Comparing two models of the diurnal temperature cycle for simulations of crop and pest phenology under climate change

Summary

Air temperature is the most important determinant of crop and pest phenology. Developmental rates of organisms are thus usually modelled as a function of growing degree-days. These can be evaluated based on either daily or hourly temperatures. However, as climate model do not provide reliable information at high temporal resolution, statistical or empirical models are needed to generate hourly temperature data for assessing crop and pest phenology under climate change.

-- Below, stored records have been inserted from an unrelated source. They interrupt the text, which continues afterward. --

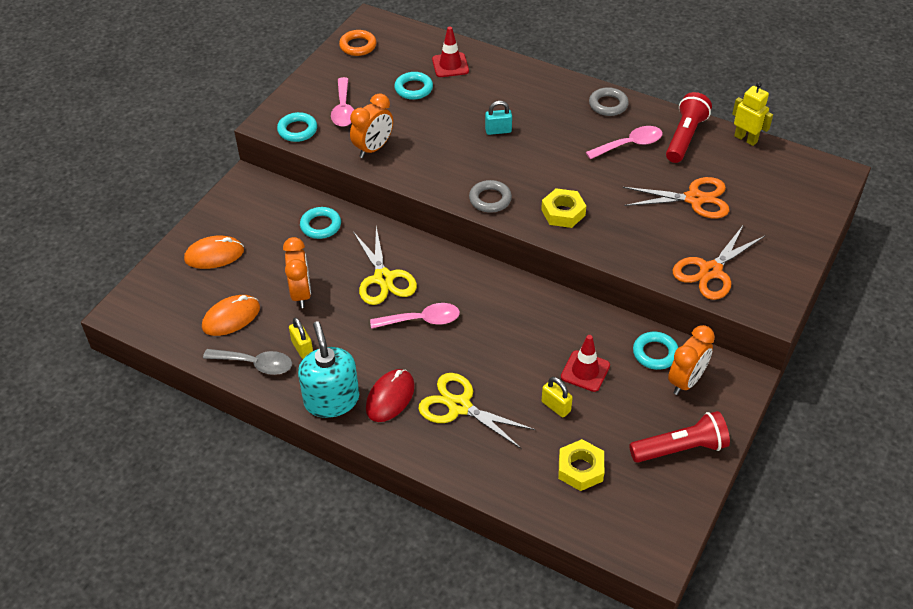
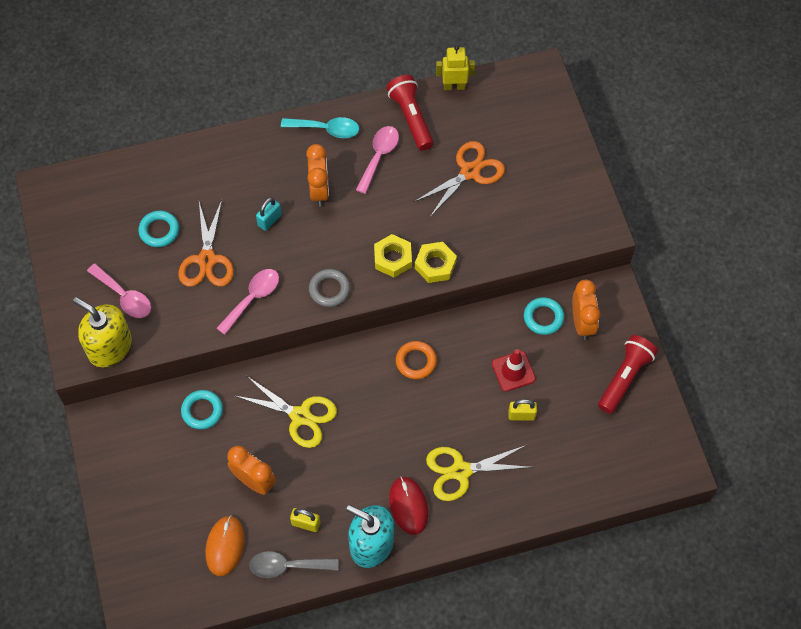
camera: 45 degrees left, 15 degrees up
(214, 255) = (148, 507): orange mouse -> none
(255, 364) = (287, 566): grey spoon -> grey spoon turned 150 degrees counterclockwise
(297, 130) = (109, 347): turquoise ring -> yellow soap dispenser
(358, 46) = (63, 222): orange ring -> orange ring (416, 361)
(373, 148) = (191, 315): orange clock -> orange clock (319, 190)
(422, 320) = (365, 426): pink spoon -> pink spoon (253, 298)
(450, 65) = (163, 183): red traffic cone -> none
(580, 469) = (581, 447): yellow nut -> yellow nut (435, 265)
(608, 105) = (326, 129): grey ring -> turquoise spoon
(710, 271) = (537, 227): orange scissors -> orange scissors (207, 260)

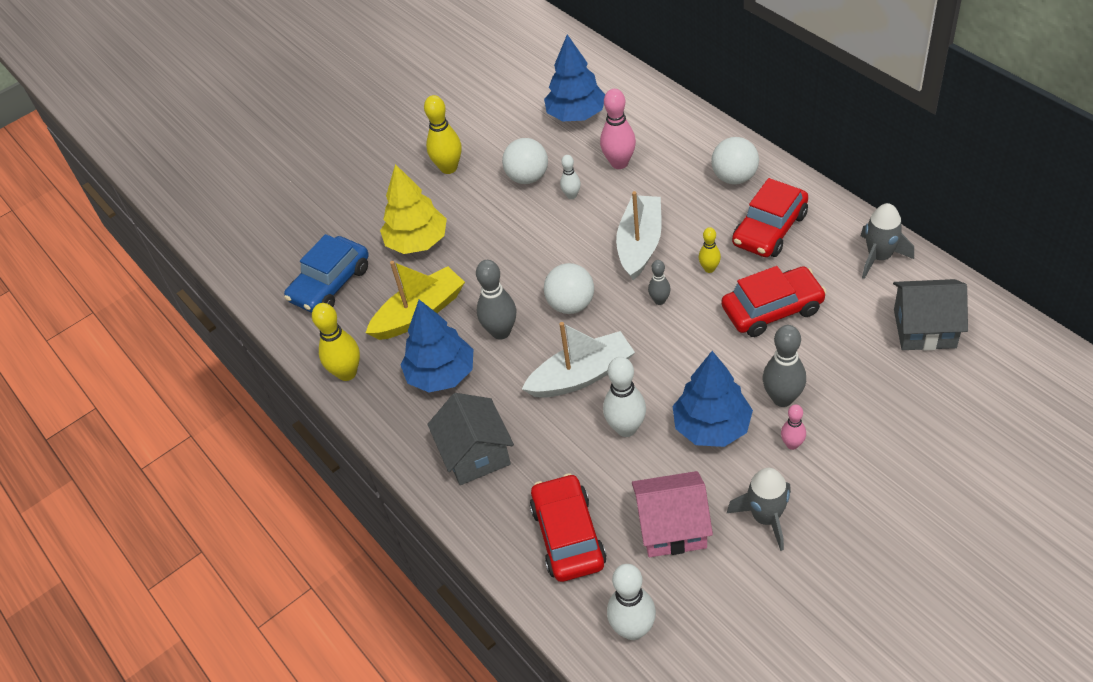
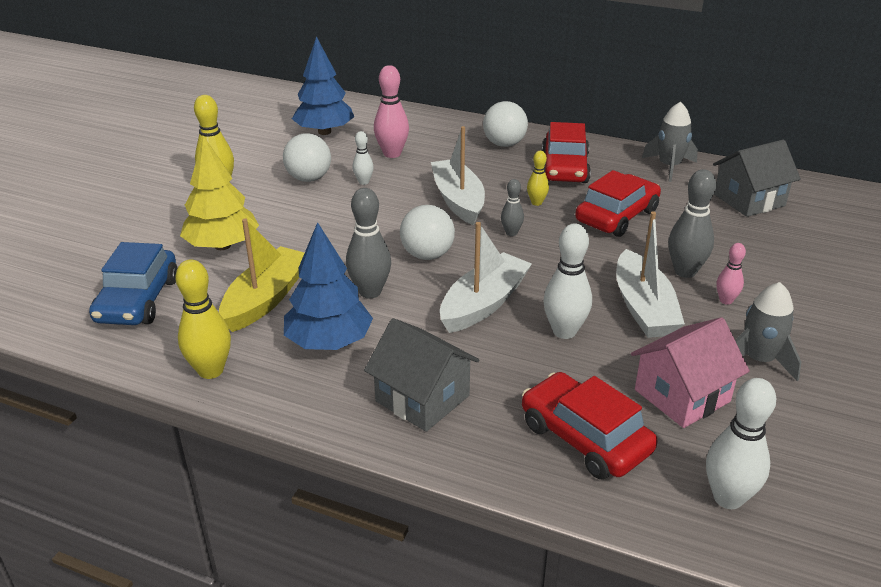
camera: 35 degrees left, 15 degrees down
(712, 427) = (643, 308): blue tree -> white boat

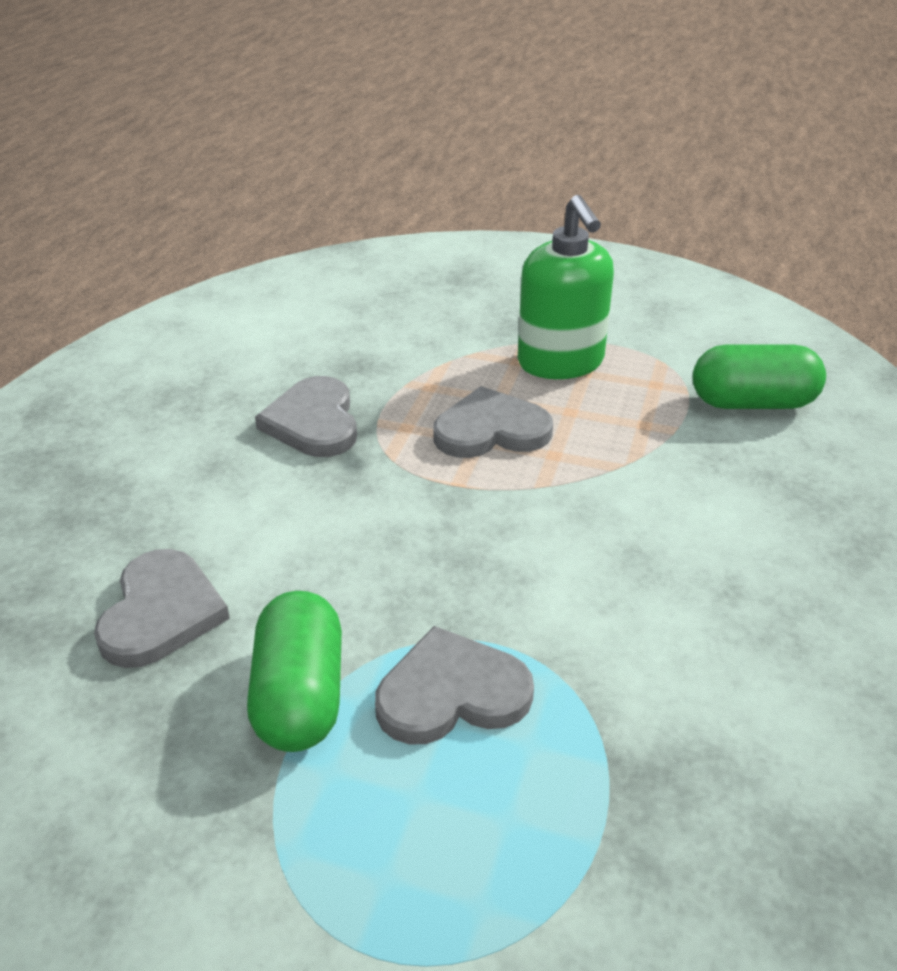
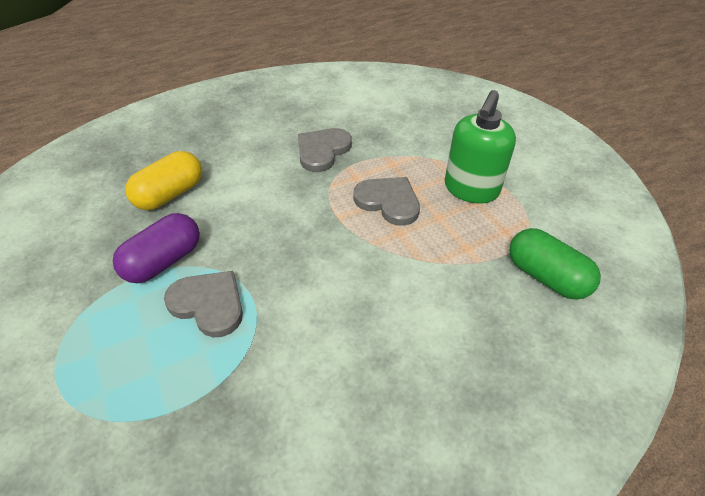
camera: 45 degrees right, 10 degrees up
(161, 613) = (170, 194): grey heart -> yellow capsule
(299, 696) = (164, 261): green capsule -> purple capsule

We present the comparison of two approaches for generating hourly temperatures from daily values of the minimum (Tmin) and maximum (Tmax) temperature. The statistical downscaling approach proposed by Hirschi et al. (2012) uses a nearest neighbour re-sampling procedure to prescribe realistic diurnal cycles constrained on the observed or simulated Tmin and Tmax. The model of Parton and Logan (1981) assumes a truncated sine wave for daytime and an exponential function for night-time temperatures. It was modified here to reduce the overestimation of daytime growing degree-days sums and obtain smooth transitions between two consecutive days.
The performance of the two approaches was tested with observed data and climate scenarios for Switzerland. To illustrate the potential for application, we discuss the the prediction of phenological stages of the codling moth (Stoeckli et al., 2012), a common orchard pest in Switzerland.